# WHAT IS REQUIRED:
In your answer, transcribe all of the data exactly.
╭──
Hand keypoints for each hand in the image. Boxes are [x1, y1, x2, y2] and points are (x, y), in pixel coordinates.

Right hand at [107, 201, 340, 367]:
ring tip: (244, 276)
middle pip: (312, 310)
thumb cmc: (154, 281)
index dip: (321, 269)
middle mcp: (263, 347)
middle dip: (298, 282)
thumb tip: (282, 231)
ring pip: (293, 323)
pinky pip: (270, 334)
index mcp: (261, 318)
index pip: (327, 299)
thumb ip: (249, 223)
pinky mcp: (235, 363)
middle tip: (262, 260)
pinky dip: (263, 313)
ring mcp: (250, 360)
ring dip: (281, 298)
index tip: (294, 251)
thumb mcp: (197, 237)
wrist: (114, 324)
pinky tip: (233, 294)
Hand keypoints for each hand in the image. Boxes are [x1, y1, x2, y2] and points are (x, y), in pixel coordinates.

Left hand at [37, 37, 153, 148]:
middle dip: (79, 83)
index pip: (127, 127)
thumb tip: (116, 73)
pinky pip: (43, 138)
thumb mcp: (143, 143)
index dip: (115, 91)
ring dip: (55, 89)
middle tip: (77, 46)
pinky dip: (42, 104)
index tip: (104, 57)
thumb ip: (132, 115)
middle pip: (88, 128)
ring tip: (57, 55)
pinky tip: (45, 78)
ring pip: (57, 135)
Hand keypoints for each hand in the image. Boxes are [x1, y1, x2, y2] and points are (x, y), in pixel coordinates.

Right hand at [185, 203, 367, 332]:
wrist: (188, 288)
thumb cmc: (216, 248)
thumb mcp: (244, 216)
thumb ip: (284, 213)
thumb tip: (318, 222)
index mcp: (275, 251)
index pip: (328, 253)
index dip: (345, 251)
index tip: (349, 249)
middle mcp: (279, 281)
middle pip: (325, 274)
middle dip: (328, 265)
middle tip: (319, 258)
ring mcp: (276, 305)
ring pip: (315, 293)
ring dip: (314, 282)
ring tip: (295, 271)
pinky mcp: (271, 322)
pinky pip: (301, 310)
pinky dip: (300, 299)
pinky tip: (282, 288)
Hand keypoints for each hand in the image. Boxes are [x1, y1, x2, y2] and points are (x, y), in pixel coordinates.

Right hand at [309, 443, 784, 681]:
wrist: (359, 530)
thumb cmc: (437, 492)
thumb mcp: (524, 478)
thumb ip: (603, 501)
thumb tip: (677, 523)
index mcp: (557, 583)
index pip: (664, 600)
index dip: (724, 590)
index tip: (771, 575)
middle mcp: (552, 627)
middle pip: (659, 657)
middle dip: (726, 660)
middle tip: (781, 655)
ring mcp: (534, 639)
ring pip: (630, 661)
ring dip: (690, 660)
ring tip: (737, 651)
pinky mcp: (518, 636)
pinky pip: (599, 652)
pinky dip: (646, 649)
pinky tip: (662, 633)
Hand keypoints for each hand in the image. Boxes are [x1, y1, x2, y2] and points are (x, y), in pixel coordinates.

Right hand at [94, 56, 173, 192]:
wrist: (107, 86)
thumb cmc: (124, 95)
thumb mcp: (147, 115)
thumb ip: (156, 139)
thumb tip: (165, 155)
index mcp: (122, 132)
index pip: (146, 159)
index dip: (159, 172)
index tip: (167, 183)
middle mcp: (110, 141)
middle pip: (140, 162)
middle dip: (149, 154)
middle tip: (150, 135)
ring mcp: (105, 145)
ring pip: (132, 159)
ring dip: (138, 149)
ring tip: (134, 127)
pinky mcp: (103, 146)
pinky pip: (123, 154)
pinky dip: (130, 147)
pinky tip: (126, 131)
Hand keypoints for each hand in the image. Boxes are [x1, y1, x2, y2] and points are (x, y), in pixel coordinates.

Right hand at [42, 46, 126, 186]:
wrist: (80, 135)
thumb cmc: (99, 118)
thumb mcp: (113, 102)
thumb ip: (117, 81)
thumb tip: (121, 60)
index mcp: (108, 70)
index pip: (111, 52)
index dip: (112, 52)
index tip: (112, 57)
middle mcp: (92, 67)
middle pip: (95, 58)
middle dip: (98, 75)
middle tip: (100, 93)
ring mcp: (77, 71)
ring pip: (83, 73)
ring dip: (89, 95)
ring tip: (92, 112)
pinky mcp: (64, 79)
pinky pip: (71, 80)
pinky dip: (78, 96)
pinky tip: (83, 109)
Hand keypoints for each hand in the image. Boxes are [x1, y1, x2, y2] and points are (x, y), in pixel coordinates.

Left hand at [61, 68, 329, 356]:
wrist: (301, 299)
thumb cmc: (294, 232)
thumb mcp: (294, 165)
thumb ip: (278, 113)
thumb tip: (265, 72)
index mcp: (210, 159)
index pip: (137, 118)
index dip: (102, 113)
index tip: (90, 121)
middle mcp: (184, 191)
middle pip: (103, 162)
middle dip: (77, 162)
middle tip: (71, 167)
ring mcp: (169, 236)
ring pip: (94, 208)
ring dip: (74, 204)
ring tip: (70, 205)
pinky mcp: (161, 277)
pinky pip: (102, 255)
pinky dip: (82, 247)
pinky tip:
╰──
# SOLUTION TO THIS EXERCISE:
Hand keypoints for each hand in the image. Boxes are [x1, y1, x2, y2] and points are (x, y), in pixel coordinates.

Right hand at [107, 201, 340, 367]:
ring tip: (244, 276)
middle pip: (312, 310)
thumb cmc: (154, 281)
index dip: (321, 269)
middle mcp: (263, 347)
middle dip: (298, 282)
thumb tip: (282, 231)
ring pip: (293, 323)
pinky pip: (270, 334)
index mcp: (261, 318)
index pip: (327, 299)
thumb ip: (249, 223)
pinky mcp: (235, 363)
middle tip: (262, 260)
pinky dip: (263, 313)
ring mcp: (250, 360)
ring dip: (281, 298)
index tip: (294, 251)
thumb mcp: (197, 237)
wrist: (114, 324)
pinky tip: (233, 294)
Hand keypoints for each hand in the image. Boxes are [x1, y1, x2, y2] and points are (x, y), in pixel coordinates.

Left hand at [37, 37, 153, 148]:
middle dip: (79, 83)
index pip: (127, 127)
thumb tip: (116, 73)
pinky pip: (43, 138)
thumb mcp: (143, 143)
index dip: (115, 91)
ring dip: (55, 89)
middle tip: (77, 46)
pinky dip: (42, 104)
index tip: (104, 57)
thumb ip: (132, 115)
middle pip: (88, 128)
ring tip: (57, 55)
pinky tip: (45, 78)
ring pip: (57, 135)
Hand keypoints for each hand in the image. Boxes are [x1, y1, x2, y2] and points are (x, y), in pixel coordinates.

Right hand at [185, 203, 367, 332]:
wrist: (188, 288)
thumb cmc: (216, 248)
thumb mcp: (244, 216)
thumb ip: (284, 213)
thumb tip: (318, 222)
index mcp: (275, 251)
index pip: (328, 253)
index dip: (345, 251)
index tip: (349, 249)
middle mcp: (279, 281)
middle pip: (325, 274)
middle dip: (328, 265)
middle tip: (319, 258)
ring mcp: (276, 305)
ring pip: (315, 293)
ring dip: (314, 282)
ring tip: (295, 271)
pinky mcp: (271, 322)
pinky pip: (301, 310)
pinky dip: (300, 299)
pinky tip: (282, 288)
Hand keypoints for each hand in the image. Boxes are [x1, y1, x2, y2] and points are (x, y), in pixel coordinates.

Right hand at [309, 443, 784, 681]:
wrist: (359, 530)
thumb cmc: (437, 492)
thumb mcp: (524, 478)
thumb ip: (603, 501)
thumb tip: (677, 523)
index mcp: (557, 583)
index pip: (664, 600)
index dip: (724, 590)
index tip: (771, 575)
middle mcp: (552, 627)
middle pip: (659, 657)
middle dip: (726, 660)
middle tip: (781, 655)
ring mcp: (534, 639)
ring pip: (630, 661)
ring dip: (690, 660)
ring tip: (737, 651)
pinky mcp: (518, 636)
pinky pip: (599, 652)
pinky dip: (646, 649)
pinky tip: (662, 633)
Hand keypoints for each hand in the image. Boxes are [x1, y1, x2, y2] and points are (x, y), in pixel coordinates.

Right hand at [94, 56, 173, 192]:
wrist: (107, 86)
thumb cmc: (124, 95)
thumb mcp: (147, 115)
thumb ip: (156, 139)
thumb tip: (165, 155)
index mcp: (122, 132)
index pip: (146, 159)
index dip: (159, 172)
index tip: (167, 183)
middle mcp: (110, 141)
middle pip: (140, 162)
middle dip: (149, 154)
middle tip: (150, 135)
ring mcp: (105, 145)
ring pip: (132, 159)
ring dip: (138, 149)
ring tip: (134, 127)
pinky mcp: (103, 146)
pinky pip: (123, 154)
pinky dip: (130, 147)
pinky tip: (126, 131)
Hand keypoints for each hand in the image. Boxes are [x1, y1, x2, y2] and points are (x, y), in pixel coordinates.

Right hand at [42, 46, 126, 186]:
wrist: (80, 135)
thumb cmc: (99, 118)
thumb mcp: (113, 102)
thumb ip: (117, 81)
thumb tip: (121, 60)
index mcp: (108, 70)
index pip: (111, 52)
index dip: (112, 52)
index tip: (112, 57)
middle mcp: (92, 67)
middle pip: (95, 58)
middle dip: (98, 75)
middle tip: (100, 93)
ring mcp: (77, 71)
ring pip: (83, 73)
ring dip: (89, 95)
ring tip: (92, 112)
pinky mcp: (64, 79)
pinky pip: (71, 80)
pinky dip: (78, 96)
pinky tip: (83, 109)
Hand keypoints for each hand in the image. Boxes are [x1, y1, x2, y2] and points are (x, y), in pixel coordinates.

Left hand at [61, 68, 329, 356]:
wrist: (301, 299)
thumb cmc: (294, 232)
thumb mcp: (294, 165)
thumb ip: (278, 113)
thumb tip: (265, 72)
index mcp: (210, 159)
index pip: (137, 118)
index dip: (102, 113)
index tip: (90, 121)
middle mcp: (184, 191)
middle pip: (103, 162)
middle dip: (77, 162)
middle tip: (71, 167)
ring mcp: (169, 236)
ring pip: (94, 208)
ring dip: (74, 204)
ring tip: (70, 205)
pinky mcp: (161, 277)
pinky pip: (102, 255)
pinky dip: (82, 247)
pinky tip:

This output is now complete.